Currently the only real alternative, for data exchange, is Geography Markup Language (GML) as defined by the Open Geospatial Consortium (OGC). An XML dialect, GML has none of the limitations of Shapefile this is why Ordnance Survey use GML to supply MasterMap, a highly detailed vector map of Great Britain. Support for GML in software is growing, but it’s unsuitable as a storage format. Viewing and editing vector data requires support for random access by attribute and by spatial extent. As an XML dialect GML cannot do this, to find one record, the entire file must be parsed from beginning to end. GML is almost always converted to another format, or loaded into a spatial database before it is used. A spatial database is a database with data types and functions able to handle geospatial data. For the major databases there is Oracle Spatial, PostgreSQL PostGIS, SQL Server Spatial, MySQL Spatial and DB2 Spatial Extender. All are based on Simple Features for SQL an open standard, meaning spatial data can be queried and updated with SQL like any other data type. I believe that a portable, standalone spatial database, would make a very good successor to Shapefile. Such a format would drive the GIS market forward, increasing usage of GIS by making it easier to share edit, publish and share GIS data. A portable spatial database would negate the need for the import, view, edit, export cycle that GML imposes. At the moment I see 3 contenders for the crown:

  1. File Geodatabase is a format from ESRI, it is natively supported by ArcGIS. ESRI proclaim it “Allow[s] users to easily exchange geodatabases.” That is true only if both users are running ESRI’s ArcGIS software. File Geodatabase is a proprietary format, despite promises by ESRI when it was launched.
  2. Spatial Data Format (SDF) is a format from Autodesk, it is native support . Support is included as part of their Feature Data Objects library, released as Open Source. SDF is based on the popular SQLite embedded database engine.
  3. Spatialite is another format based on SQLite, by an Alessandro Furieri. Spatialite is in it’s infancy still, it’s first release was 11 months ago.

Unfortunately none of these looks like it will become a clear winner any time soon. Each is supported by only one application currently. If ESRI releases the specification for File Geodatabase, I expect it will quickly gain widespread support due to their position as market leader.
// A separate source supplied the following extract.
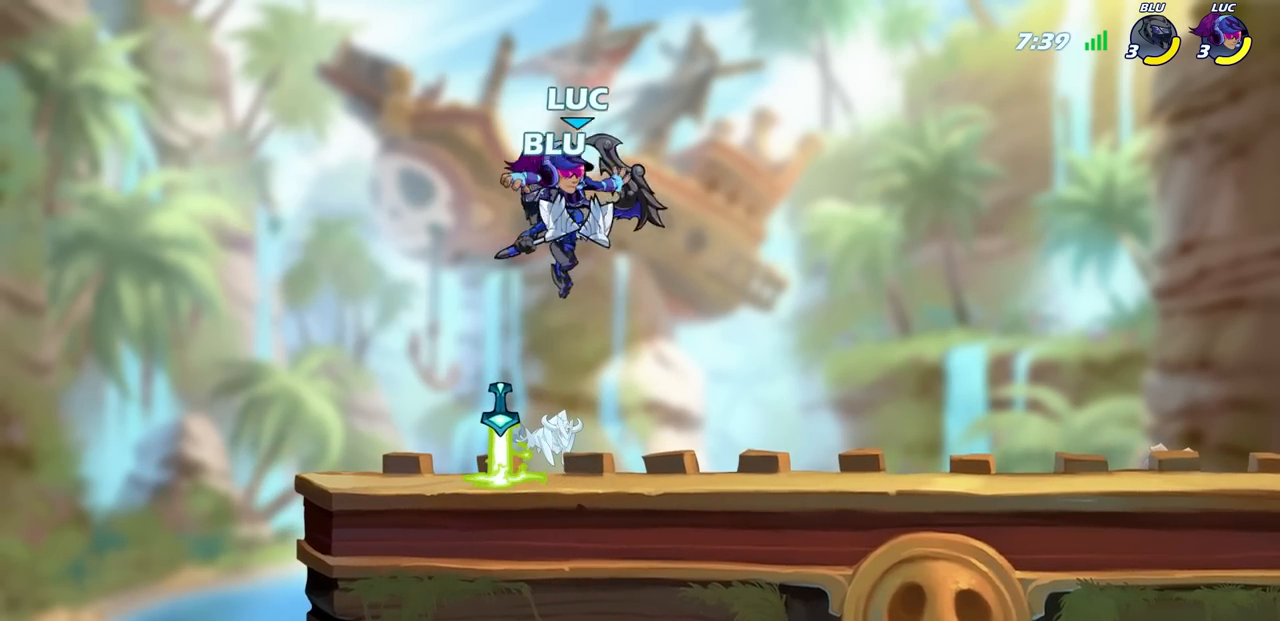
{"buttons": [], "left_stick": "center", "right_stick": "center", "events": [[200, "left_stick", "up-left"], [300, "SQUARE", "down"], [350, "left_stick", "center"], [367, "SQUARE", "up"]]}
As open source applications such as QGIS gain Spatialite support, it could slowly achieve dominance in a grass roots fashion. SDF seems to be going nowhere. So ESRI, please publish the details of File Geodatabase. At it’s launch, during the 2006 ESRI User Conference, you promised that File Geodatabase would be an interoperable format. You promised to release a software library, so we could read and write them without ArcGIS. Neither has happened. So File Geodatabase is just another closed format, another pretender to the throne that’s achieved only 1% of it’s true potential. Publish File Geodatabase, or we’ll take the Shapefile crown by force. Update 27 Mar 2009: Corrected Shapefile limits, based on Xbase file structure rather than dBASE software specifications.